The good thing I can say about Bravo’s new art-competition reality show, Work of Art: The Next Great Artist, is that it surpassed my expectations. I expected it to be lousy, however, so take that for what it’s worth.

My big concern about the show is that the various genres of visual art—painting, photography, performance, &c.—were so divergent that it would be like expanding Project Runway to also include interior designers, food stylists and architects. The show did cast a wide net, but at least in the first challenge—which involved each artist doing a portrait, or “portrait,” of a competitor—the various styles were applied toward a similar enough end that is seemed possible to compare them.

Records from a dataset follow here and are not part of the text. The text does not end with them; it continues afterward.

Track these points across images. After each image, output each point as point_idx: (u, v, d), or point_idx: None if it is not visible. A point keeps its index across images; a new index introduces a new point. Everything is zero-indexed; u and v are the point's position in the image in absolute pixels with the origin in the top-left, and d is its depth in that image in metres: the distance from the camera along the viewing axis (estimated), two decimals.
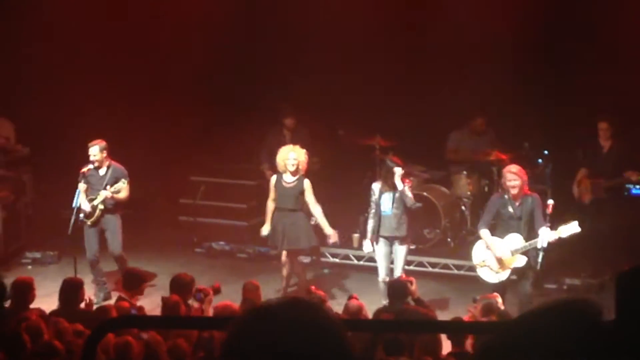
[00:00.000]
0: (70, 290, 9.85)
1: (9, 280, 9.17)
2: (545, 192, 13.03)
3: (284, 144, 13.36)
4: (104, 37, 15.57)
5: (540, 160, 13.69)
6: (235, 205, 15.25)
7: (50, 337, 7.78)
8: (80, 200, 12.14)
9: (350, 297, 9.77)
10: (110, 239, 12.39)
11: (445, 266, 13.61)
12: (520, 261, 10.99)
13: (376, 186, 11.85)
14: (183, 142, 16.08)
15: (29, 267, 13.70)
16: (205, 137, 16.16)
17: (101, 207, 12.17)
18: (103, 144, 12.22)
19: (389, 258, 11.85)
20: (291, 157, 12.10)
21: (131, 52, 15.79)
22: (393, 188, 11.64)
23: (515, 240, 11.00)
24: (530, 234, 10.97)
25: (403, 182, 11.66)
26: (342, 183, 15.33)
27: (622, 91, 13.68)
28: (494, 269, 11.17)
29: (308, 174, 13.88)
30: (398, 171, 11.58)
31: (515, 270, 11.10)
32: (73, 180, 12.29)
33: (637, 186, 13.07)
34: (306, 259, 13.91)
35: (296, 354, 1.84)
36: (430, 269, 13.53)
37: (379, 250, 11.85)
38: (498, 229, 11.23)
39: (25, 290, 9.35)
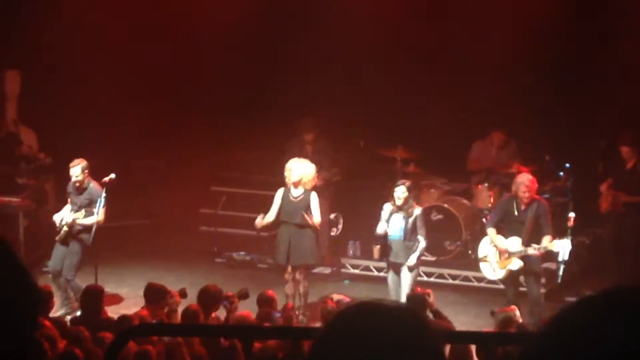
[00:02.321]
0: (91, 298, 9.87)
1: None
2: (566, 205, 12.98)
3: (306, 156, 13.36)
4: (127, 48, 15.63)
5: (561, 173, 13.66)
6: (256, 216, 15.19)
7: (70, 345, 7.79)
8: (57, 215, 12.23)
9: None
10: (67, 262, 12.16)
11: (466, 278, 13.57)
12: (515, 264, 11.20)
13: (387, 207, 11.56)
14: (204, 153, 16.13)
15: (50, 275, 13.73)
16: (227, 147, 16.19)
17: (66, 228, 12.07)
18: (84, 163, 12.08)
19: (398, 285, 11.53)
20: (295, 168, 11.79)
21: (153, 63, 15.84)
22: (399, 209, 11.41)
23: (514, 243, 11.22)
24: (531, 239, 11.10)
25: (416, 206, 11.54)
26: (363, 195, 15.30)
27: None
28: (493, 266, 11.47)
29: (329, 185, 13.83)
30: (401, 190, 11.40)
31: (517, 276, 11.39)
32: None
33: None
34: (327, 270, 13.89)
35: None
36: (450, 281, 13.50)
37: (389, 277, 11.66)
38: (504, 230, 11.44)
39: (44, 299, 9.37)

Professional artists might complain, of course, that the reality show turns portrays career as a freakshow of extreme personalities, high-concept stunts and shameless self-promotion. All of which, of course, we know has nothing to do with contemporary art.

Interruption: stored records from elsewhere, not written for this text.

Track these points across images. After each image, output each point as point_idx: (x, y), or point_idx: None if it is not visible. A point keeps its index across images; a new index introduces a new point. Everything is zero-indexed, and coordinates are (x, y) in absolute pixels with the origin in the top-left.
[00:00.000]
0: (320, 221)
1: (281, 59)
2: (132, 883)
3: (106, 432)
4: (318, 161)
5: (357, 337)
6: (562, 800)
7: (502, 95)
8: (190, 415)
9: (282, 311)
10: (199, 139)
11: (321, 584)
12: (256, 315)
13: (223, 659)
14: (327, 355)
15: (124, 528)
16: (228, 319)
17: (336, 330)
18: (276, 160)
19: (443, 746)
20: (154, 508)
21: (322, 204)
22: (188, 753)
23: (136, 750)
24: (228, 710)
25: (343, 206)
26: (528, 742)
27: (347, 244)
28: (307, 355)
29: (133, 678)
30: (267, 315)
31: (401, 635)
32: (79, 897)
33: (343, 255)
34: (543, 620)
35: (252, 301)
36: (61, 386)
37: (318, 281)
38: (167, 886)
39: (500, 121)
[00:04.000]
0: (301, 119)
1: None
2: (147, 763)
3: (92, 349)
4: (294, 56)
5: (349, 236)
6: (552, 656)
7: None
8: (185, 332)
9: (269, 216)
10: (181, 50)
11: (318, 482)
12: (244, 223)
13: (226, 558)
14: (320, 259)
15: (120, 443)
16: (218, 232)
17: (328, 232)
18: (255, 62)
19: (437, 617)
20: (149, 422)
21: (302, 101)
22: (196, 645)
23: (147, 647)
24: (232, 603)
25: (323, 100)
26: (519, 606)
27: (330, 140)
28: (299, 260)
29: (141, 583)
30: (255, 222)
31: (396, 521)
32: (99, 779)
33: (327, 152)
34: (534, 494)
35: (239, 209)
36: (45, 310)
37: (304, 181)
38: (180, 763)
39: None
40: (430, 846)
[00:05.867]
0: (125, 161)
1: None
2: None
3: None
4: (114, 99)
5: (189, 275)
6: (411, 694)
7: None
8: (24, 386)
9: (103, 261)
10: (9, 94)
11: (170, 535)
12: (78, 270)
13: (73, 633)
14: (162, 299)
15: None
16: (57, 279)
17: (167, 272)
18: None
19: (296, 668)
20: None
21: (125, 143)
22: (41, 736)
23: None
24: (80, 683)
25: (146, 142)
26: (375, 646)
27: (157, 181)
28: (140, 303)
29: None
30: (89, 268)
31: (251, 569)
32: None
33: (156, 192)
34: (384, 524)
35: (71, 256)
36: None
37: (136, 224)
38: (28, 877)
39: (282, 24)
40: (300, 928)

As for the early mix of contestants, the best thing the show has going for it is the mix of styles, backgrounds and philosophies; in particular, I like the idea of casting both experience working artists and self-taught newbies with little or no art-world exposure. There were plenty of drama-generating reality-show types, like Jaclyn, the hot woman who just happened to paint a self-portrait with her [clears throat] exposed, and Nao, the abrasive performance artist. But the first episode seemed to be working a little hard to convince us of its cred, and its contestants’—straining to show us the participants saying that they couldn’t believe that this experienced artist or that big-deal judge was involved in the show. To really succeed, Work of Art, like Project Runway and Top Chef, will have to earn respect in the actual professional world, but it has to earn it or not; it can’t just assert it.

I don’t really feel engaged by the show yet, but it will take a couple of episodes to see whether the problem is fundamental to the concept, whether (like the first season of Top Design) it’s a matter of casting and judges’ personalities (or lack thereof), or whether it’s just the usual case in which it takes a few weeks to get to know the personalities and develop a rooting interest.

In the meantime, I already have a request for the second season: come up with a new elimination catchphrase. Whoever thought “Your work of art didn’t work for us” was a clever turn of phrase must have cut off their ear. Any suggestions?